Learned-Coughlin SM, Bergstrom M, Savitcheva I, Ascher J, Schmith VD, Langstrom B. In vivo activity of bupropion at the human dopamine transporter as measured by positron emission tomography. Biol Psychiatry. 2003 Oct 15;54(8):800-5.

[marianco]

Quote:

Originally Posted by androjello

I know huh? This guy is incredible! I can sit and read his writings/posts all day. Will be interesting when I attend Med school next year after reading all the insights of Dr. Marinaco.

Thank you.

Medical school for me is a distant but great memory. I was lucky enough to go to a medical school which had no grades - just a pass/fail system. This incredibly improved the enjoyment of medical school compared to schools which had grades. No grades means you have a class of 120 friends (as opposed to the tension and the 120 potential enemies who may backstab you or not share information as in schools which have grades). We worked as a team - the entire class - in school. We shared old tests. We had several intermural sports teams such as in basketball and ultimate frisbee. Most physicians hated their medical school experience. I had a blast. It was a second childhood. Elementary school all over again.

One of the things I did was to "decelerate". This meant to take a year off from studies to do whatever you want - while still being listed as a medica student. I took this time to self-study computer science - after realizing classes were too slow - and helped start a medical software company. And I traveled. The decelerated time is about the only time in one's life when anyone can completely take off a year to do anything he or she wanted - while still being under the umbrella of medical school. You can still live off student loans during this time. It was a great time to "smell the roses". I helped convince a large number of classmates to do the same. About a fourth of the class did so. Some went to other countries to study medicine. One went into the desert to meditate. Some wanted to get to know their wives before disappearing into residency (where you may not be home at all almost all the time). If this is an option in your medical school, I would strongly look into it. The best time is after the second year - prior to the 3rd year clinical rotations.

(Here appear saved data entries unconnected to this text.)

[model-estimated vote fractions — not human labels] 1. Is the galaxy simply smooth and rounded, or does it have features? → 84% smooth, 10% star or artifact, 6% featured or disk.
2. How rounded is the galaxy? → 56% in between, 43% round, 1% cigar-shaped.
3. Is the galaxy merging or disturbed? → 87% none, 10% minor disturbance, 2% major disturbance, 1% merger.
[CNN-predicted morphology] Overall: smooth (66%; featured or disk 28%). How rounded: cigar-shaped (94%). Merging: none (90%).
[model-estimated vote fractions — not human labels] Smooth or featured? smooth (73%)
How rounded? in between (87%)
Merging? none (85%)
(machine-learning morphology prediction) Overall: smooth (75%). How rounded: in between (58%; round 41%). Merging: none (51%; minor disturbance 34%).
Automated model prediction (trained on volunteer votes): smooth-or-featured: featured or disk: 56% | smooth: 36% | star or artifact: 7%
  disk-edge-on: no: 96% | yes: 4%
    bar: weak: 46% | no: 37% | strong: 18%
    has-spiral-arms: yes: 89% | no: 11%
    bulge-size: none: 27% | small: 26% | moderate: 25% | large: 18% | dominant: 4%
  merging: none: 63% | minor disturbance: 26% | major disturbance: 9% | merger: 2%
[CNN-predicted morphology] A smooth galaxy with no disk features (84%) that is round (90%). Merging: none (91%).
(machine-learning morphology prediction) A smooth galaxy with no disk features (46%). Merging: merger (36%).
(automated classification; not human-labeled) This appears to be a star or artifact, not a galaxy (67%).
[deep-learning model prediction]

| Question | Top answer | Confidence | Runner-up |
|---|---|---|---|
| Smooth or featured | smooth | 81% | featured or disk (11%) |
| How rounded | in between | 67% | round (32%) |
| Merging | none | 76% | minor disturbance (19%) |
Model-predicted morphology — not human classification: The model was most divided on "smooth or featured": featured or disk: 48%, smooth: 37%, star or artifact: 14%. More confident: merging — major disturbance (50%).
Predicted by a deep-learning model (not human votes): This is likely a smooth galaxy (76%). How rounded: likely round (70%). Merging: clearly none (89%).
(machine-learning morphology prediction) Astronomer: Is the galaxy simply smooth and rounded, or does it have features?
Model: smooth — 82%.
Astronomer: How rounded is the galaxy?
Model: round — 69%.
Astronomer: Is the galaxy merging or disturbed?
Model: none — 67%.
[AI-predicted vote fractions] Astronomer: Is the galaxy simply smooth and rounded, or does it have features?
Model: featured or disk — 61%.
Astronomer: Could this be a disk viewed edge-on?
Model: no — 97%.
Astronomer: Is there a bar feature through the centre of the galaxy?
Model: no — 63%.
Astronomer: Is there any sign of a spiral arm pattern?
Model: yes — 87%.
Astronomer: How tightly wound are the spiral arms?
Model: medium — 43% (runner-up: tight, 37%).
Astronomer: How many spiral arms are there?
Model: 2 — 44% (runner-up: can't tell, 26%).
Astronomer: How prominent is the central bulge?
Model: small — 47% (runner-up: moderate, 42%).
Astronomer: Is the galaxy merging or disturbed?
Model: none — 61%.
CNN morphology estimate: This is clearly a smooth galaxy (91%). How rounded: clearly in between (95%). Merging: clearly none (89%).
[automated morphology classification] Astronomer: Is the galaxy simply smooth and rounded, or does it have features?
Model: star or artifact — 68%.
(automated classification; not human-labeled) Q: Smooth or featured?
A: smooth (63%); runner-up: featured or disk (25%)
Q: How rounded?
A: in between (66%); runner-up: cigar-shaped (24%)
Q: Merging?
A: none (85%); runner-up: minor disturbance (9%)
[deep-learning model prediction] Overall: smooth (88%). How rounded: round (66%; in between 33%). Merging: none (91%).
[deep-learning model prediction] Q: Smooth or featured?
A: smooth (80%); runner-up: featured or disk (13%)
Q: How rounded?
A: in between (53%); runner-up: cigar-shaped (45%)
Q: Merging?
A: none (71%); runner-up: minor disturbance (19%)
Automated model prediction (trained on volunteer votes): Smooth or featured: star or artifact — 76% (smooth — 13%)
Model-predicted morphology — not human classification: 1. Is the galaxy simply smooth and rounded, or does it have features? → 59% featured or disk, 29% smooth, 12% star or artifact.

The most important skill to learn in medical school is to learn how to teach yourself. "To learn how to learn" is the motto my residency program professors wanted to have. I shot them down on that point - after which they chose a different nondescript motto. I told them a physician should have learned that by medical school. By residency, physicians should be independent thinkers and learners.

I do not believe you will get the information I write about in medical school. Medical school is intense - the equivalent of a complete 4 unit 10-week course taught in one week. But medical school is very basic. It has to be. To use an analogy: if medical school is analogous to elementary school, and residency is analogous to high school, then what I do is at the Ph.D level. Sadly, hardly any psychiatrist I meet, including residency professors, study molecular pharmacology to the extent I do. And fewer still study neuroendocrinology.

Medicine itself is incredibly complex and data filled. And you forget 99 percent of what you learn in medical school. What you hope to retain and develop is a saavy or street smarts about how things work. This is the ability to understand something in a conceptual manner rather than a rote memorized manner. This allows you do a lot with the material you retain. Its similar to physics. If you conceptually understand college physics, for the medical school admission test, all you would need to do well is to memorize a 3x5 inch card of basic equations. From them you can derive all the others.

Most of the learning you will have about medicine is after your residency, when you truly have to think for yourself. Its fun to watch how most young doctors mature. Coming out of residency, the thought patterns reflect primarily book learning, has a rigidity to it. Over time, they start exploring new things, add to their repertoire - forced to by the demands of real-life patients. They learn to play jazz - so to speak - as they mature. They learn how to improvise to form solutions (at least the good ones do). (A good jazz player has good solid understanding of standard music as a base, from which they can improvise.)